Miranda knelt and raised the cunningly hidden hinged section. Underneath, the flowers she had placed there last week were already withered and crumbling, dust and petals scattered across the pair of old graves.

So many years since she'd found John and Moira together here that night. So many years since the strangest whim had seized her and she'd done what she felt she must—shot them both with one of John's handguns, quickly and efficiently, for no one should have to suffer when the time came. So many years since she had, in her supremely capable fashion, dug for each of them a final resting place and then, using the woodworking skills John had taught her, rebuilt the flooring to cover the graves.

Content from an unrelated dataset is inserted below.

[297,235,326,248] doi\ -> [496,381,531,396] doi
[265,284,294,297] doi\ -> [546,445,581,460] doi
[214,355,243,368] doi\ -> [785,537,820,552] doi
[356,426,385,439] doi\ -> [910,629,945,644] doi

No one had ever suspected. John Halliday had run off with his wife's beautiful younger sister—that was what everyone believed. Such a terrible tragedy for poor Miranda, they all said. But no one except her could know how terrible it really was to be left all alone with nobody to love except a little dog and fewer and fewer ways in which to atone for her sin.

It would be quite a shock when the citizens of Shady Grove learned the truth. And learn it they must; she had kept the secret too long and she could not carry it with her to her own grave—in the words of the poet Andrew Marvell, that "fine and private place." She had explained everything in the three-page letter; it would be her final act of atonement.

John and Moira knew all about the rope and the letter. Over and over she had told them that one day she must again do what she felt was necessary. Yet they were so reluctant to let her go. She could feel their reluctance now. Selfish. Even in death, they cared only for themselves.

"John," she said, "this is the proper day. Can't you understand how I feel?"

The wind mourned outside.

"Moira? We've hurt each other enough. Isn't it time we were together again?"

The last of the flowers suddenly trembled and broke apart. The earth seemed to tremble, too, as if there were stirrings within. It was only a draft caused by the wind, she knew it could be nothing else, yet it was as if they had caused it. As if they were beseeching and mocking her, saying quite clearly: "You can't leave us, Miranda. Who will tend to us once you're gone? Who will bring flowers and keep the weeds from growing up around us?

"We need you, Miranda. You know that, don't you?"

She did not argue; it never did any good to argue. She sighed and got slowly to her feet. "After all," she said, "I think I will not hang myself today."

She lowered the hinged section, thinking that she must buy fresh flowers to replace the withered ones because it was autumn and there were none left in the garden. But before she called the florist, she would ring up Mrs. Boyer and tell her she would be able to babysit tonight after all.